Work item: Return exactly the span that opens with the line containing "Breast MRI, one" and closes with the final line of the records, both included.

[Stored items]
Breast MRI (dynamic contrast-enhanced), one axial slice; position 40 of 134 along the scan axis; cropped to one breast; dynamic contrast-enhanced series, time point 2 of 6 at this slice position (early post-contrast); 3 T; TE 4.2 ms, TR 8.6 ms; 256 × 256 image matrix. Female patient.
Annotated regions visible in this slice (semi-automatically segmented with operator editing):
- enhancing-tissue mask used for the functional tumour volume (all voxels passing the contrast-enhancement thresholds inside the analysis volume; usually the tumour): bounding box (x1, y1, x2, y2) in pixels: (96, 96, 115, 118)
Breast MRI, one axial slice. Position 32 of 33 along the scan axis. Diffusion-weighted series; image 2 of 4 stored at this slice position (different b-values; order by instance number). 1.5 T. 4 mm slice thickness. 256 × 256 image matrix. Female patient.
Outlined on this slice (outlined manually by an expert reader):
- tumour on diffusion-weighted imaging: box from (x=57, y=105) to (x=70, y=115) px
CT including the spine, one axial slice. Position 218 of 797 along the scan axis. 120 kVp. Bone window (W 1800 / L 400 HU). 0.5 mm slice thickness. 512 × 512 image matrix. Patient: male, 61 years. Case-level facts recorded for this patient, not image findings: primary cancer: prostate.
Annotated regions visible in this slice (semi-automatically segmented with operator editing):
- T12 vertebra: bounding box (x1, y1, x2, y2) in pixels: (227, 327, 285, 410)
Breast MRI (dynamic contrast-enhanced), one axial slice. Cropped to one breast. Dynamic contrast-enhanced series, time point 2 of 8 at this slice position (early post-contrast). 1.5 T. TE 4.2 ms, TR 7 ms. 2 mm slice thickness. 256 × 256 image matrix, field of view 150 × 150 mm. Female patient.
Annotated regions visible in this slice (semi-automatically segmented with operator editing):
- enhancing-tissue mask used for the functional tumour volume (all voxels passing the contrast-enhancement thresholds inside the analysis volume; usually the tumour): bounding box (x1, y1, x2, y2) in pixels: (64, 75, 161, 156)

Completed task:
Breast MRI, one axial slice. Position 32 of 33 along the scan axis. Diffusion-weighted series; image 2 of 4 stored at this slice position (different b-values; order by instance number). 1.5 T. 4 mm slice thickness. 256 × 256 image matrix. Female patient.
Outlined on this slice (outlined manually by an expert reader):
- tumour on diffusion-weighted imaging: box from (x=57, y=105) to (x=70, y=115) px
CT including the spine, one axial slice. Position 218 of 797 along the scan axis. 120 kVp. Bone window (W 1800 / L 400 HU). 0.5 mm slice thickness. 512 × 512 image matrix. Patient: male, 61 years. Case-level facts recorded for this patient, not image findings: primary cancer: prostate.
Annotated regions visible in this slice (semi-automatically segmented with operator editing):
- T12 vertebra: bounding box (x1, y1, x2, y2) in pixels: (227, 327, 285, 410)
Breast MRI (dynamic contrast-enhanced), one axial slice. Cropped to one breast. Dynamic contrast-enhanced series, time point 2 of 8 at this slice position (early post-contrast). 1.5 T. TE 4.2 ms, TR 7 ms. 2 mm slice thickness. 256 × 256 image matrix, field of view 150 × 150 mm. Female patient.
Annotated regions visible in this slice (semi-automatically segmented with operator editing):
- enhancing-tissue mask used for the functional tumour volume (all voxels passing the contrast-enhancement thresholds inside the analysis volume; usually the tumour): bounding box (x1, y1, x2, y2) in pixels: (64, 75, 161, 156)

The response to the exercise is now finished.